Of course when we needed ICBMs, or even when we went to the moon the first time, we didn’t ask what it would cost. We were in an existential conflict with a totalitarian enemy that would destroy us and our way of life had it been able to. But that was then, this is now. If we are going to have a program that is not a race, but is (one more time) “affordable and sustainable,” it is insane to think that we can come up with one without asking what it costs.

And of course he thinks NASA (i.e., Mike Griffin) got it right. What else would he be expected to think? Particularly when he “got it right” even before coming into the agency, and hired his own OSC buddies to perform a brief perfunctory study to validate what was a fait accompli once he was named administrator? This is why we don’t have people review their own work, or at least we don’t have only them review their own work, particularly when the stakes in national capability and taxpayer dollars are so high. And even more particularly when the results of the work are a budget that has exploded far beyond plan, a schedule that continues to slip to the right, and a product that will be a failure by the standards of the Aldridge Commission, even if it’s a success by its own internal, drinking-its-own-bathwater criteria.

We aren’t seeking a “perfect” plan, Dr. Griffin. We are seeking one that meets the criteria that you were given. It is not “good enough.” It will not “work,” if by “work,” you mean provide an affordable and sustainable infrastructure that will allow us to go beyond earth orbit with more than a handful of astronauts per year at a cost of less than many billions per trip. You failed.

It’s time, long past time, to “look under the hood.” That the White House didn’t do so long ago is a failure of the Bush administration as well. It shouldn’t have had to take a change in administration to review the glorious Griffin Fifteen-Year Plan. The fact that it is finally happening is one of the very few reasons (for me, at least) to be happy that we got an administration change.

### [Information given]

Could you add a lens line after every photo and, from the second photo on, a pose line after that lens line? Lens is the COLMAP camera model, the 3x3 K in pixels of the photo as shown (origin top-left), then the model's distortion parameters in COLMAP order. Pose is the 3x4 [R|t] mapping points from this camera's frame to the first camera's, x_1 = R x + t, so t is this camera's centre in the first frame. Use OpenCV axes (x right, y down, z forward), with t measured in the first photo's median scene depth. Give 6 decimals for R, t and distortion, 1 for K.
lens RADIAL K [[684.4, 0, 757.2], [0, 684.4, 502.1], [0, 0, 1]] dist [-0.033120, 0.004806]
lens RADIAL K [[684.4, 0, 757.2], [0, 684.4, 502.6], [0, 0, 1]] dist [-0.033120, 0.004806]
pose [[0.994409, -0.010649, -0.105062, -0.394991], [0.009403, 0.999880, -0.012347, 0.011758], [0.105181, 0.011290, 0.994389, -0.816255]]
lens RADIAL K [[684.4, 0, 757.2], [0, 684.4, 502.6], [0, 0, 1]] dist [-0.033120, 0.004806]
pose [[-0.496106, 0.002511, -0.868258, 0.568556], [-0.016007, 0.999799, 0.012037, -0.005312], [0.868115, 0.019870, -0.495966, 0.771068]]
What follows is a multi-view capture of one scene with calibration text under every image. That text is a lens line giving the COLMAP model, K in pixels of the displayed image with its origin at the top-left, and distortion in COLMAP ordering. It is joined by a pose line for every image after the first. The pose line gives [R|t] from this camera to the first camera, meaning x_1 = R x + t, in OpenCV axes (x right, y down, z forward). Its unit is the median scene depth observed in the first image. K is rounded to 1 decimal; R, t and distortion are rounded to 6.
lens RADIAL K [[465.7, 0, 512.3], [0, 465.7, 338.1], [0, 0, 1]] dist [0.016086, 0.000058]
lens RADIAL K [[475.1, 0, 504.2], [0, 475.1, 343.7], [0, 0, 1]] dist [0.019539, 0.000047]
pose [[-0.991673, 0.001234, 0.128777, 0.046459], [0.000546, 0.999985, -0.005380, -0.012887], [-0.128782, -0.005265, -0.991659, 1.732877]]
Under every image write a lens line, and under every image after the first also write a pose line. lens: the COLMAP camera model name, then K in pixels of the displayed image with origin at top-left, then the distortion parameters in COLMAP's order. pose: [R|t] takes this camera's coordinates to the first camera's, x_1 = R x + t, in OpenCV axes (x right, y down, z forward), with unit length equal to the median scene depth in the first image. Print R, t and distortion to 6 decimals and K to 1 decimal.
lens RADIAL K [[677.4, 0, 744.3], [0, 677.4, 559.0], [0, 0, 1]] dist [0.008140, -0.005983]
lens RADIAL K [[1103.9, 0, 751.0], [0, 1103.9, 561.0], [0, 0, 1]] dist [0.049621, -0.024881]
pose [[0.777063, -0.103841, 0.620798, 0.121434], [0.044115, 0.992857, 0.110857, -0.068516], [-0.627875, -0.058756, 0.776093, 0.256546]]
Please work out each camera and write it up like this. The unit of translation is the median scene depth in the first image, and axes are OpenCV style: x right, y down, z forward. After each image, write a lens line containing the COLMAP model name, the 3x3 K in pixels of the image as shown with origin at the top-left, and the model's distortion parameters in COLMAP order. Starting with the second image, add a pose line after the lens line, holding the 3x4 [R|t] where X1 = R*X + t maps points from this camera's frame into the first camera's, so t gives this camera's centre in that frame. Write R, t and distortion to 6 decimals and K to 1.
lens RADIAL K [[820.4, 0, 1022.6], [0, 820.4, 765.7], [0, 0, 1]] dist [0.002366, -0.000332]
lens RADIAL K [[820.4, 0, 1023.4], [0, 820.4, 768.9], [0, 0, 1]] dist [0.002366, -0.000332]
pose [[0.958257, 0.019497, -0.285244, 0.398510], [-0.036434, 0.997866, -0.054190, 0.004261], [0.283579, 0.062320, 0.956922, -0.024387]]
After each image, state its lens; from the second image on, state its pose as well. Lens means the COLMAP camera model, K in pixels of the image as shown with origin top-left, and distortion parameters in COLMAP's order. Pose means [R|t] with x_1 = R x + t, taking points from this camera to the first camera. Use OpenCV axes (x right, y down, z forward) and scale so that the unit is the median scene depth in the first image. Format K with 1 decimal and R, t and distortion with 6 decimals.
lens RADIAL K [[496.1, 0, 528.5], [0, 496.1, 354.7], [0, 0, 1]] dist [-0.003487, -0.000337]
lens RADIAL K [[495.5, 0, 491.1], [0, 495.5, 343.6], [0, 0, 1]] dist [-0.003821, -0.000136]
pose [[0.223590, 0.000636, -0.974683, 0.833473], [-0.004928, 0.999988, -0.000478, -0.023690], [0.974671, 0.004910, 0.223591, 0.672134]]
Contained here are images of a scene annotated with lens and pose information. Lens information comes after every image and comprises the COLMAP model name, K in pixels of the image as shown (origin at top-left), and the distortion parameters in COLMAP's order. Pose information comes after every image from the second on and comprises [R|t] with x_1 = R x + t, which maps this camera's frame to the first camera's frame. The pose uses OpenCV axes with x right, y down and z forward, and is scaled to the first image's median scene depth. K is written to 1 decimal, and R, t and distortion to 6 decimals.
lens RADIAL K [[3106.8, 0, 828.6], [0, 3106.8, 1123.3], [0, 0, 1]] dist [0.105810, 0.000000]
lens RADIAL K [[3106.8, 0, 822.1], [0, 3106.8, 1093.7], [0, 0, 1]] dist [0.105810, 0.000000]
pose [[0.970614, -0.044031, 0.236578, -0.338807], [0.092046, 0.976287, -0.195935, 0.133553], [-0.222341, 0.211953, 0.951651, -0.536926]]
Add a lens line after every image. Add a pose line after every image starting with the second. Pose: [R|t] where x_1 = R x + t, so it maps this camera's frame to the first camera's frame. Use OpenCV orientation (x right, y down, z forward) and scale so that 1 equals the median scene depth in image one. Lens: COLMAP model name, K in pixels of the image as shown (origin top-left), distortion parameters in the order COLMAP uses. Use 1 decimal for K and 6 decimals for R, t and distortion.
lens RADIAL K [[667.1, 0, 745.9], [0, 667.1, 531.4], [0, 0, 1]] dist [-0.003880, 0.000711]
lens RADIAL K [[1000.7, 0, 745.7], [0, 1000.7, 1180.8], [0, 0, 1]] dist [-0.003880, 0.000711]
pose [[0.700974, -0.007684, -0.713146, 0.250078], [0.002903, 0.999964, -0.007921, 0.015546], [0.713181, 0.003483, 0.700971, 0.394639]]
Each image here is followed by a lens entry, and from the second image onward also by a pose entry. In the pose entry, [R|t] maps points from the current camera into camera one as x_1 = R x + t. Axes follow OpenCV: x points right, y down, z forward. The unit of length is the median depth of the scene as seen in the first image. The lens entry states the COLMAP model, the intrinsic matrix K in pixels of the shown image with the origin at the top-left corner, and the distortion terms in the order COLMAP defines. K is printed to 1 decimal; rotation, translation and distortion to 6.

### [Task requirements]
A: Reproduce the part of the NASA commentary that opens with "It’s time, long" and closes with "an administration change.", substituting "Oval Office" for "White House".
B: Continue the commentary on NASA and Mike Griffin from its final sentence.

### [Written responses]
A:
It’s time, long past time, to “look under the hood.” That the Oval Office didn’t do so long ago is a failure of the Bush administration as well. It shouldn’t have had to take a change in administration to review the glorious Griffin Fifteen-Year Plan. The fact that it is finally happening is one of the very few reasons (for me, at least) to be happy that we got an administration change.

B:
Oh, and as for “shut up and move on”? I think that at this point a lot of people wish that Dr. Griffin, physician, would heal thyself.

*This is one of my pet peeves, as I note over at Clark’s place. The article says risk “adverse.” It’s not clear if the former administrator actually used the word, or a reporter transcribed it incorrectly and the editor didn’t pick it up. There is no such thing as being “risk adverse,” despite the wide-spread usage of the phrase. It is an aversion, or a desire to avoid risk, not a risk undertaken in adversity.

[Afternoon update]

Related thoughts over at Vision Restoration:

I would suggest that the most pressing problems with the current architecture are not of the “Will it work?” variety. There are a number of technical problems with the current architecture, and it remains to be seen whether or not these technical problems will be resolved. These are of concern.

However, the crucial problem with the ESAS-derived approach is that even if it eventually works in the sense of getting astronauts to the Moon, it will not achieve the goals it was supposed to achieve. I have gone into more detail in other posts on the goals of the Vision for Space Exploration that were later emphasized by the Aldridge Commission, and how the current architecture completely misses the point of those goals. However, one only has to read the charter of the HSF Committee to see some of the flaws with the current architecture.